→ WORK REQUIRED:
Reproduce each line from the first in the data through the line that contains "q learning training" exactly; give nothing else.

→ DATA:

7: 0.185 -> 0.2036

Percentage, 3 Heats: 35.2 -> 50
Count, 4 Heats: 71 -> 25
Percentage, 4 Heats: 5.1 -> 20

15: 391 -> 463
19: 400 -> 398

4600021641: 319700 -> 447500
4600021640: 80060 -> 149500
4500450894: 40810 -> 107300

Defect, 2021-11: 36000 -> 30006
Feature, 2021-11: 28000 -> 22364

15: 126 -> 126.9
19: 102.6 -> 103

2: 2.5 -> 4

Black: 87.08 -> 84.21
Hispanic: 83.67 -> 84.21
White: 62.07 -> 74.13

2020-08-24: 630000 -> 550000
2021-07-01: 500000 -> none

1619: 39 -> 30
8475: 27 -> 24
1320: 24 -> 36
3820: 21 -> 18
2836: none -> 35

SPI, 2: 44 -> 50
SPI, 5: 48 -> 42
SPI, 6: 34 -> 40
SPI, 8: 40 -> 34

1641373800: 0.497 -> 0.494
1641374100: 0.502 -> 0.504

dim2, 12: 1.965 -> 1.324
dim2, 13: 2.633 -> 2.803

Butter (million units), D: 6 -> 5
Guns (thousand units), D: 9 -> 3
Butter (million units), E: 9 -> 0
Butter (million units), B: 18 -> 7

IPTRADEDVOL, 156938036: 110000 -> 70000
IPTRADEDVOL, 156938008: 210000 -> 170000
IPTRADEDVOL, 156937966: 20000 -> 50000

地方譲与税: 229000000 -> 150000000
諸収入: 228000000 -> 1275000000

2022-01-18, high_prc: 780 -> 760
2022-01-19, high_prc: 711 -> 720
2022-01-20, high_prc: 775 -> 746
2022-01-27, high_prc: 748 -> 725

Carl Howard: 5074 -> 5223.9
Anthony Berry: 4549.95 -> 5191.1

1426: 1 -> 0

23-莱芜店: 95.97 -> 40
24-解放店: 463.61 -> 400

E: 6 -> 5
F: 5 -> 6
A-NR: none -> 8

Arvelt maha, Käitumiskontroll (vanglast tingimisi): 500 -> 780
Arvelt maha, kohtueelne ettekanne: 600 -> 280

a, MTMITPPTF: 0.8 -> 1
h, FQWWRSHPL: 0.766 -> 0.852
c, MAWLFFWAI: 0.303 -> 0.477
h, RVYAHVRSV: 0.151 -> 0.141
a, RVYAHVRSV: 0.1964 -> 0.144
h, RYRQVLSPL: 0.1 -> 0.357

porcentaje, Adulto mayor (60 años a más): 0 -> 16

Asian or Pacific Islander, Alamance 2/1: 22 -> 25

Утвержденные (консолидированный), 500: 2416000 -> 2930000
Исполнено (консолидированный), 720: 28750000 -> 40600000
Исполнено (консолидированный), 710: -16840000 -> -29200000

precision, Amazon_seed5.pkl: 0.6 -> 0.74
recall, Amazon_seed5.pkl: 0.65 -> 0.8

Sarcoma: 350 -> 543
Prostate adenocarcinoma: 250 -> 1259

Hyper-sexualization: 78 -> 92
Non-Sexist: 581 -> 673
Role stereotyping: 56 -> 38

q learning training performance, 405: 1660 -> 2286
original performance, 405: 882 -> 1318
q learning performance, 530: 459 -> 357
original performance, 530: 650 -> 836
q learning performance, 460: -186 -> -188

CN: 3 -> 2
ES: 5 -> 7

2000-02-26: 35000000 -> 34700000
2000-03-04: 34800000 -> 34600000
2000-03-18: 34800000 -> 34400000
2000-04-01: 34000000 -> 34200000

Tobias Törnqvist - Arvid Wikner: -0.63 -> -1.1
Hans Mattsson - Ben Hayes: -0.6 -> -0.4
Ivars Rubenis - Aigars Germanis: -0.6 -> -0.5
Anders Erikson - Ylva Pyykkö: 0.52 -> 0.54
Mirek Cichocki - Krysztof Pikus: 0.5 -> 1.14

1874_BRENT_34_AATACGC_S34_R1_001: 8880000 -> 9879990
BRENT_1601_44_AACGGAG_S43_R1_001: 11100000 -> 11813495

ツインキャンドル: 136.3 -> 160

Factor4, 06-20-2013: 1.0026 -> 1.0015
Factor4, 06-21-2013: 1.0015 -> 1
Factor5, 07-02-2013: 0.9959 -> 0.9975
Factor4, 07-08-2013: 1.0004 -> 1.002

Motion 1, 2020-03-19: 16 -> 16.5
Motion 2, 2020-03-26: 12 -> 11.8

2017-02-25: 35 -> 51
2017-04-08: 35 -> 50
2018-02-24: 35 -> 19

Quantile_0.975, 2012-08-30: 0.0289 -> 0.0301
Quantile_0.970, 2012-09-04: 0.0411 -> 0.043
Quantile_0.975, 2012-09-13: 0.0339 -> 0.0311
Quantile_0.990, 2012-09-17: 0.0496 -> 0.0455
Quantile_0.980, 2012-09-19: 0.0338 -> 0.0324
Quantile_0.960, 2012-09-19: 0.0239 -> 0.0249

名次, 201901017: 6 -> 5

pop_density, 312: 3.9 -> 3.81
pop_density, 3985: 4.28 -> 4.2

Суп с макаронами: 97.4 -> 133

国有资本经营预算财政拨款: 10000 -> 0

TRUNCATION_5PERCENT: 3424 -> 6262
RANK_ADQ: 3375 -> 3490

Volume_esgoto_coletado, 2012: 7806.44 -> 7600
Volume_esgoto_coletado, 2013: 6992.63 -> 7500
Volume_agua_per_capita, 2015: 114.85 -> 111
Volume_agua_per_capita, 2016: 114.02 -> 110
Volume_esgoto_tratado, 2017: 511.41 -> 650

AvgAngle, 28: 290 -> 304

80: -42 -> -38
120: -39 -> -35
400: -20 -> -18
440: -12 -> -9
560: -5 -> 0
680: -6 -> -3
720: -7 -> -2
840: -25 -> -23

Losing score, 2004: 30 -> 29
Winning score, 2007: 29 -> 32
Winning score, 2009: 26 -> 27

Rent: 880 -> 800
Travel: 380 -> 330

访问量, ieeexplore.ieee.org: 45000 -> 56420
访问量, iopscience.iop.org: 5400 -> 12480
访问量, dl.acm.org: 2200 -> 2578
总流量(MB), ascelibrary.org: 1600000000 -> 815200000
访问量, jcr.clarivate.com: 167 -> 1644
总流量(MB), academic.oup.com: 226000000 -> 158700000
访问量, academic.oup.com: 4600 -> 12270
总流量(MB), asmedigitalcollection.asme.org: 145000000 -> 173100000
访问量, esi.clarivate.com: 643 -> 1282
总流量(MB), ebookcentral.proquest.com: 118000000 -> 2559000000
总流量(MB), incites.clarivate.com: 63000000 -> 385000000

→ COMPLETED TASK:
7: 0.185 -> 0.2036

Percentage, 3 Heats: 35.2 -> 50
Count, 4 Heats: 71 -> 25
Percentage, 4 Heats: 5.1 -> 20

15: 391 -> 463
19: 400 -> 398

4600021641: 319700 -> 447500
4600021640: 80060 -> 149500
4500450894: 40810 -> 107300

Defect, 2021-11: 36000 -> 30006
Feature, 2021-11: 28000 -> 22364

15: 126 -> 126.9
19: 102.6 -> 103

2: 2.5 -> 4

Black: 87.08 -> 84.21
Hispanic: 83.67 -> 84.21
White: 62.07 -> 74.13

2020-08-24: 630000 -> 550000
2021-07-01: 500000 -> none

1619: 39 -> 30
8475: 27 -> 24
1320: 24 -> 36
3820: 21 -> 18
2836: none -> 35

SPI, 2: 44 -> 50
SPI, 5: 48 -> 42
SPI, 6: 34 -> 40
SPI, 8: 40 -> 34

1641373800: 0.497 -> 0.494
1641374100: 0.502 -> 0.504

dim2, 12: 1.965 -> 1.324
dim2, 13: 2.633 -> 2.803

Butter (million units), D: 6 -> 5
Guns (thousand units), D: 9 -> 3
Butter (million units), E: 9 -> 0
Butter (million units), B: 18 -> 7

IPTRADEDVOL, 156938036: 110000 -> 70000
IPTRADEDVOL, 156938008: 210000 -> 170000
IPTRADEDVOL, 156937966: 20000 -> 50000

地方譲与税: 229000000 -> 150000000
諸収入: 228000000 -> 1275000000

2022-01-18, high_prc: 780 -> 760
2022-01-19, high_prc: 711 -> 720
2022-01-20, high_prc: 775 -> 746
2022-01-27, high_prc: 748 -> 725

Carl Howard: 5074 -> 5223.9
Anthony Berry: 4549.95 -> 5191.1

1426: 1 -> 0

23-莱芜店: 95.97 -> 40
24-解放店: 463.61 -> 400

E: 6 -> 5
F: 5 -> 6
A-NR: none -> 8

Arvelt maha, Käitumiskontroll (vanglast tingimisi): 500 -> 780
Arvelt maha, kohtueelne ettekanne: 600 -> 280

a, MTMITPPTF: 0.8 -> 1
h, FQWWRSHPL: 0.766 -> 0.852
c, MAWLFFWAI: 0.303 -> 0.477
h, RVYAHVRSV: 0.151 -> 0.141
a, RVYAHVRSV: 0.1964 -> 0.144
h, RYRQVLSPL: 0.1 -> 0.357

porcentaje, Adulto mayor (60 años a más): 0 -> 16

Asian or Pacific Islander, Alamance 2/1: 22 -> 25

Утвержденные (консолидированный), 500: 2416000 -> 2930000
Исполнено (консолидированный), 720: 28750000 -> 40600000
Исполнено (консолидированный), 710: -16840000 -> -29200000

precision, Amazon_seed5.pkl: 0.6 -> 0.74
recall, Amazon_seed5.pkl: 0.65 -> 0.8

Sarcoma: 350 -> 543
Prostate adenocarcinoma: 250 -> 1259

Hyper-sexualization: 78 -> 92
Non-Sexist: 581 -> 673
Role stereotyping: 56 -> 38

q learning training performance, 405: 1660 -> 2286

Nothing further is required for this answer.